Huge Ensembles Part I: Design of Ensemble Weather Forecasts using Spherical Fourier Neural Operators

Ankur Mahesh,William Collins,Boris Bonev,Noah Brenowitz,Yair Cohen,Joshua Elms,Peter Harrington,Karthik Kashinath,Thorsten Kurth,Joshua North,Travis OBrien,Michael Pritchard,David Pruitt,Mark Risser,Shashank Subramanian,Jared Willard

Studying low-likelihood high-impact extreme weather events in a warming world is a significant and challenging task for current ensemble forecasting systems. While these systems presently use up to 100 members, larger ensembles could enrich the sampling of internal variability. They may capture the long tails associated with climate hazards better than traditional ensemble sizes. Due to computational constraints, it is infeasible to generate huge ensembles (comprised of 1,000-10,000 members) with traditional, physics-based numerical models. In this two-part paper, we replace traditional numerical simulations with machine learning (ML) to generate hindcasts of huge ensembles. In Part I, we construct an ensemble weather forecasting system based on Spherical Fourier Neural Operators (SFNO), and we discuss important design decisions for constructing such an ensemble. The ensemble represents model uncertainty through perturbed-parameter techniques, and it represents initial condition uncertainty through bred vectors, which sample the fastest growing modes of the forecast. Using the European Centre for Medium-Range Weather Forecasts Integrated Forecasting System (IFS) as a baseline, we develop an evaluation pipeline composed of mean, spectral, and extreme diagnostics. Using large-scale, distributed SFNOs with 1.1 billion learned parameters, we achieve calibrated probabilistic forecasts. As the trajectories of the individual members diverge, the ML ensemble mean spectra degrade with lead time, consistent with physical expectations. However, the individual ensemble members' spectra stay constant with lead time. Therefore, these members simulate realistic weather states, and the ML ensemble thus passes a crucial spectral test in the literature. The IFS and ML ensembles have similar Extreme Forecast Indices, and we show that the ML extreme weather forecasts are reliable and discriminating.
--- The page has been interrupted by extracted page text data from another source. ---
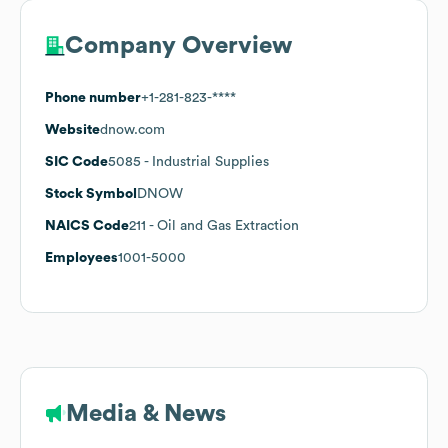
Company Overview
Phone number
+1-281-823-****
Website
dnow.com
SIC Code
5085
- Industrial Supplies
Stock Symbol
DNOW
NAICS Code
211
- Oil and Gas Extraction
Employees
1001-5000
Media & News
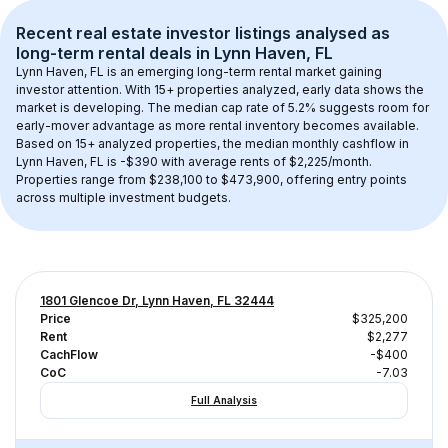
Recent real estate investor listings analysed as 
long-term rental
 deals in 
Lynn Haven, FL
Lynn Haven, FL
 is an emerging long-term rental market gaining 
investor attention. With 
15+
 properties analyzed, early data shows the 
market is developing.
 The median cap rate of 5.2% suggests room for 
early-mover advantage as more rental inventory becomes available.
Based on 
15+
 analyzed properties, the median monthly cashflow in 
Lynn Haven, FL
 is 
-$390
 with average rents of $2,225/month
. 
Properties range from $238,100 to $473,900, offering entry points 
across multiple investment budgets.
1801 Glencoe Dr, Lynn Haven, FL 32444
Price
$325,200
Rent
$2,277
CachFlow
-$400
CoC
-7.03
Full Analysis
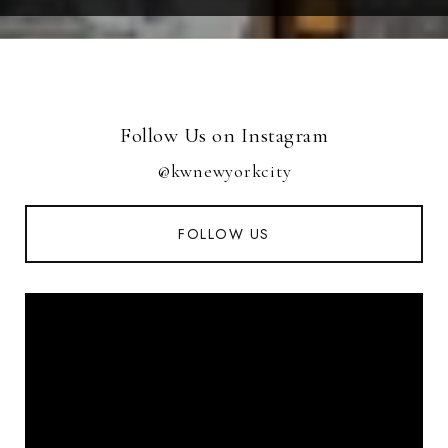
Follow Us on Instagram
@kwnewyorkcity
FOLLOW US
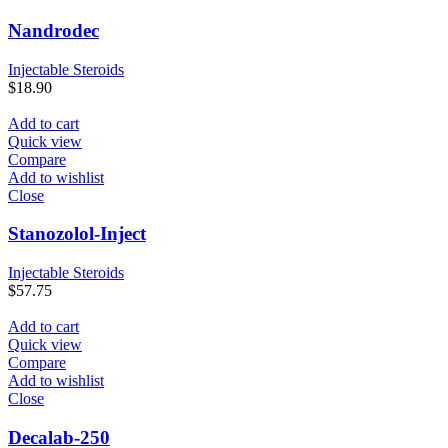
Nandrodec
Injectable Steroids
$
18.90
Add to cart
Quick view
Compare
Add to wishlist
Close
Stanozolol-Inject
Injectable Steroids
$
57.75
Add to cart
Quick view
Compare
Add to wishlist
Close
Decalab-250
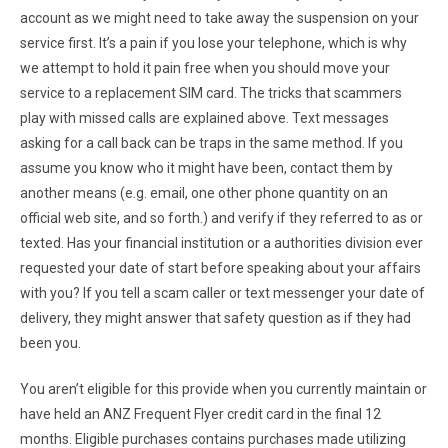
account as we might need to take away the suspension on your
service first. It’s a pain if you lose your telephone, which is why
we attempt to hold it pain free when you should move your
service to a replacement SIM card. The tricks that scammers
play with missed calls are explained above. Text messages
asking for a call back can be traps in the same method. If you
assume you know who it might have been, contact them by
another means (e.g. email, one other phone quantity on an
official web site, and so forth.) and verify if they referred to as or
texted. Has your financial institution or a authorities division ever
requested your date of start before speaking about your affairs
with you? If you tell a scam caller or text messenger your date of
delivery, they might answer that safety question as if they had
been you.
You aren’t eligible for this provide when you currently maintain or
have held an ANZ Frequent Flyer credit card in the final 12
months. Eligible purchases contains purchases made utilizing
翻译：在变暖的世界中研究低概率高影响的极端天气事件，对当前的集合预报系统而言是一项重大且具有挑战性的任务。虽然这些系统目前最多使用100个成员，但更大的集合可以丰富内部变率的采样。相较于传统的集合规模，它们可能更好地捕捉与气候灾害相关的长尾分布。由于计算限制，使用传统的、基于物理的数值模式来生成超大集合（包含1,000至10,000个成员）是不可行的。在这篇由两部分组成的论文中，我们使用机器学习（ML）替代传统的数值模拟来生成超大集合的后报。在第一部分中，我们构建了一个基于球面傅里叶神经算子（SFNO）的集合天气预报系统，并讨论了构建此类集合的重要设计决策。该集合通过扰动参数技术表示模式不确定性，并通过繁殖向量表示初始条件不确定性，后者采样了预报中增长最快的模态。以欧洲中期天气预报中心的集成预报系统（IFS）为基准，我们开发了一个由均值、谱和极端诊断组成的评估流程。使用具有11亿学习参数的大规模分布式SFNO，我们实现了经过校准的概率预报。随着各成员轨迹的发散，ML集合平均谱随预报时效增长而退化，这与物理预期一致。然而，各集合成员的谱随预报时效保持恒定。因此，这些成员模拟了真实的天气状态，从而使得ML集合通过了文献中一项关键的谱检验。IFS和ML集合具有相似的极端预报指数，并且我们证明了ML的极端天气预报是可靠且具有区分能力的。